Technically, tokenizers usually rely on Byte Pair Encoding or SentencePiece. Those algorithms merge frequent character sequences into single tokens and split rare ones into smaller pieces. 'ChatGPT' might be a single token; an obscure neologism could be four or five. Korean costs more tokens than English mostly because it appears far less often in tokenizer training data, so the algorithm has fewer chances to compress it.

Two things matter for marketers. First, AI sees your copy as tokens, not as words. Compound words may stay glued together as one token or get split into several, and that subtly affects how the model picks up meaning. Second, since tokens map directly to cost, 'expressing the same idea in fewer tokens' is a real operational lever — concise system prompts and tighter content reduce bills meaningfully without changing what the user sees.

A common misread is to treat tokens and words as interchangeable. Punctuation, whitespace, emoji, numbers and even line breaks all consume tokens. Heavy formatting in an LLM response inflates token count, which inflates cost. Another misread is to assume token limits translate cleanly into character limits — a 'one million token context' holds roughly half as much effective Korean as effective English, so back-of-envelope math by characters consistently underestimates real usage.

Tokens are the single biggest cost variable for the Korean market.

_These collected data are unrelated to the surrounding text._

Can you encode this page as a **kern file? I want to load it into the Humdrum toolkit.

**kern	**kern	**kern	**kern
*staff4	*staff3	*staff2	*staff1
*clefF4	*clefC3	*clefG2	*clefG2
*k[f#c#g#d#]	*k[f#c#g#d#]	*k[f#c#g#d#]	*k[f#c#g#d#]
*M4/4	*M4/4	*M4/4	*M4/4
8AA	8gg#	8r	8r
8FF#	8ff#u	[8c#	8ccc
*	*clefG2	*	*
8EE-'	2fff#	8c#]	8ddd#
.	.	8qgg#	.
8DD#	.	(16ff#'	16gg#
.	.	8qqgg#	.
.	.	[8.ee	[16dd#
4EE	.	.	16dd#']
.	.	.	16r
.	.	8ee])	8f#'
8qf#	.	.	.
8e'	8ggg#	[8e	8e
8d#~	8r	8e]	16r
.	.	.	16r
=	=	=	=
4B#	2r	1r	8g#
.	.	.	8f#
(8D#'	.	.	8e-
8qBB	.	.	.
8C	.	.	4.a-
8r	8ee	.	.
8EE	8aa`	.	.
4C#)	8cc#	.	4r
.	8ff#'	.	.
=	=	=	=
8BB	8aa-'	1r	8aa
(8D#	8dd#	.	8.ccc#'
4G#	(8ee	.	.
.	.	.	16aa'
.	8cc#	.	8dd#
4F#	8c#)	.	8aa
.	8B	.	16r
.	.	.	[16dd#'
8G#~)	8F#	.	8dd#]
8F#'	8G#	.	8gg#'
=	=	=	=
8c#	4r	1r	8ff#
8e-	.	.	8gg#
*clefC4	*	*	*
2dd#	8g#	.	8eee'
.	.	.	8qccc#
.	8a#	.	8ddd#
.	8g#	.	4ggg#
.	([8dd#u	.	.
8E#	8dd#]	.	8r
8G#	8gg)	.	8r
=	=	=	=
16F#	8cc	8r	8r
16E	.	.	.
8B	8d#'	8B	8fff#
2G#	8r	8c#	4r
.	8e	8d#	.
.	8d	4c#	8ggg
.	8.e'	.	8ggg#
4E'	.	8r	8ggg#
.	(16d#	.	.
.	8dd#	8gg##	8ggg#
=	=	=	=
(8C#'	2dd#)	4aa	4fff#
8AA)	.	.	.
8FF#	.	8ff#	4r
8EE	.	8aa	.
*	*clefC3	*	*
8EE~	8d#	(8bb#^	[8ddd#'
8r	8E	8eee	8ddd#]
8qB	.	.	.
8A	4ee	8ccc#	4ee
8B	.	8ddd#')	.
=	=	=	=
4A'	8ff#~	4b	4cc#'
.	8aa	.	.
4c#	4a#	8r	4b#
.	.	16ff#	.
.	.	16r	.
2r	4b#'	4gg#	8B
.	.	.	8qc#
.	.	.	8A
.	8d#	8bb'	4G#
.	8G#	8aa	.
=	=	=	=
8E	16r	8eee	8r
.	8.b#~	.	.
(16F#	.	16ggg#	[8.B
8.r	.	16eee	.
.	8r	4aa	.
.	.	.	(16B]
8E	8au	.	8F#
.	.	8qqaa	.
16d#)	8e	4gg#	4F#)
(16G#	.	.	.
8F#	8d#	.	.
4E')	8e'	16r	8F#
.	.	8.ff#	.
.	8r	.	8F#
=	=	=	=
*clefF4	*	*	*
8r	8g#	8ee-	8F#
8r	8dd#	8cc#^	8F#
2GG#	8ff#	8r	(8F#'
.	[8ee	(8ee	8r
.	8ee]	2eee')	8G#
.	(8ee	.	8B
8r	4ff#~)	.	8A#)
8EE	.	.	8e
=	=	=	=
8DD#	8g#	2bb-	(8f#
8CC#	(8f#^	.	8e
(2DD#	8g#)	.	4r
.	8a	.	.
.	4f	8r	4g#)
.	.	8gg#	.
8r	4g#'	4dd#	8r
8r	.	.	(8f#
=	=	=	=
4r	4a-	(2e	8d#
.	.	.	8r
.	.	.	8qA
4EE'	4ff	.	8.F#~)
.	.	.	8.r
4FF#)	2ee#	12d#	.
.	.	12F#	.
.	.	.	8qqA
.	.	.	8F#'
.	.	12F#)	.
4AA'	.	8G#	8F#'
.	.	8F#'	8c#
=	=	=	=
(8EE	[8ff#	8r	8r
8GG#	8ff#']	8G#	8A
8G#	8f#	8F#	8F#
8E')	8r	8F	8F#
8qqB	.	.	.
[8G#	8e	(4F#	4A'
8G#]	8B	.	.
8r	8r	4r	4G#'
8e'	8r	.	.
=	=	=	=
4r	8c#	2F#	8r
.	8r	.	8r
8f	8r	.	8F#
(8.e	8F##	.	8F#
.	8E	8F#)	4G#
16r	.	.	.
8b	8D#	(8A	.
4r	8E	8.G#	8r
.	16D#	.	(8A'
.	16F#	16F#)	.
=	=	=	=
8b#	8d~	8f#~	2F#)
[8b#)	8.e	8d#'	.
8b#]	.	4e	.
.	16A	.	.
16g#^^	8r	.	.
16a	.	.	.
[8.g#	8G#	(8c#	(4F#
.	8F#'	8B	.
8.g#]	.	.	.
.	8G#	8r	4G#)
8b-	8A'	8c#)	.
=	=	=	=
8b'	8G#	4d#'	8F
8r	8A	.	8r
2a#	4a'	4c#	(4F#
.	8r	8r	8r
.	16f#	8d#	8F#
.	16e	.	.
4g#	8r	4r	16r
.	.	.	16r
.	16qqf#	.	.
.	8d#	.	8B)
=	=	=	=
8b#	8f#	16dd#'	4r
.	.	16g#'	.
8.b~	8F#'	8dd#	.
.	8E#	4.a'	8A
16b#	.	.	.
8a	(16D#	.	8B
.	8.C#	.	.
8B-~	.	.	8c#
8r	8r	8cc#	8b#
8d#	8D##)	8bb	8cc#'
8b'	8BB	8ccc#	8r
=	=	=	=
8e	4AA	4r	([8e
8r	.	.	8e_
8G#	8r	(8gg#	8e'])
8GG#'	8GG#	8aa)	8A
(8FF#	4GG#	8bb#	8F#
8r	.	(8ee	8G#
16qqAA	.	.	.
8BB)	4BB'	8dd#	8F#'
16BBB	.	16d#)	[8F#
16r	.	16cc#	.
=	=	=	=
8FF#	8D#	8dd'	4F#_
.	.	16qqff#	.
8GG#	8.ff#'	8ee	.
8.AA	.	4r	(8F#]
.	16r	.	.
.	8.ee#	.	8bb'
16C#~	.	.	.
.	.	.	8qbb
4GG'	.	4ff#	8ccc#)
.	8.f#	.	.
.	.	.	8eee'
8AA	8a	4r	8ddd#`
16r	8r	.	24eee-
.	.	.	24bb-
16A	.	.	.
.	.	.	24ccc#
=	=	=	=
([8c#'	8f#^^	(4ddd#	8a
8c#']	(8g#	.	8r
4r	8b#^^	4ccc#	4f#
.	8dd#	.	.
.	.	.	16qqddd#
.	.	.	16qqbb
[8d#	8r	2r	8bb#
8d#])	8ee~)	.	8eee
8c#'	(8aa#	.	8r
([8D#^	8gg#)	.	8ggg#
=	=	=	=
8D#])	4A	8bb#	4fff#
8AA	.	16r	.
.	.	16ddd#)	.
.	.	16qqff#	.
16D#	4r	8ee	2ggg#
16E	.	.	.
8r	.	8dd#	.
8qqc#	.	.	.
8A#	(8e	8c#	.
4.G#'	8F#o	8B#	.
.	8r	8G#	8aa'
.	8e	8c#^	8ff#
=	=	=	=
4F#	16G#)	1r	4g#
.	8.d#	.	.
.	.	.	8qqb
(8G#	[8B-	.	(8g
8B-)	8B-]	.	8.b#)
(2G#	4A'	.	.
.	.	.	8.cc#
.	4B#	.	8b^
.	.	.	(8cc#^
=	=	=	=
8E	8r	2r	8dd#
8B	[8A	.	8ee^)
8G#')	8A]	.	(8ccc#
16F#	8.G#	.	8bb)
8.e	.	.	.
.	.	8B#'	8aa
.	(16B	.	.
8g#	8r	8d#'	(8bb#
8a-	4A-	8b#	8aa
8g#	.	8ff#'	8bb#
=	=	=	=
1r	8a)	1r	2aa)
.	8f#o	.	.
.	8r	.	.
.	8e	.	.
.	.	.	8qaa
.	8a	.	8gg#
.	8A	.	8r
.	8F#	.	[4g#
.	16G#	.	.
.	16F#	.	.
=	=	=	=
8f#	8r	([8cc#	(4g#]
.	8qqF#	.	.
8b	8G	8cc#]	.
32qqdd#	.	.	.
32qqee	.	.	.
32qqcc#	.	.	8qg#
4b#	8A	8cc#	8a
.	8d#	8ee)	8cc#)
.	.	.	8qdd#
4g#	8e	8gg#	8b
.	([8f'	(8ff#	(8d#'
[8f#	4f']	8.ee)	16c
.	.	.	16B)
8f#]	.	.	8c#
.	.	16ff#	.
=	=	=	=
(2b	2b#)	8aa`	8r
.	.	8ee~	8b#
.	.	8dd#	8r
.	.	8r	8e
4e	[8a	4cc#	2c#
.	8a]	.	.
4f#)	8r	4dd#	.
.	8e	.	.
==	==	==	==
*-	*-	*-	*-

The same content costs 1.5 to 3 times more tokens in Korean than in English, which means a Korean RAG, chatbot or summariser can produce a bill two to three times higher than its US equivalent at the same traffic level. Korean LLM teams routinely shorten system prompts, tighten chunks, summarise upstream and cache aggressively to keep costs sane — and the same discipline applies to any production GEO system serving Korean users.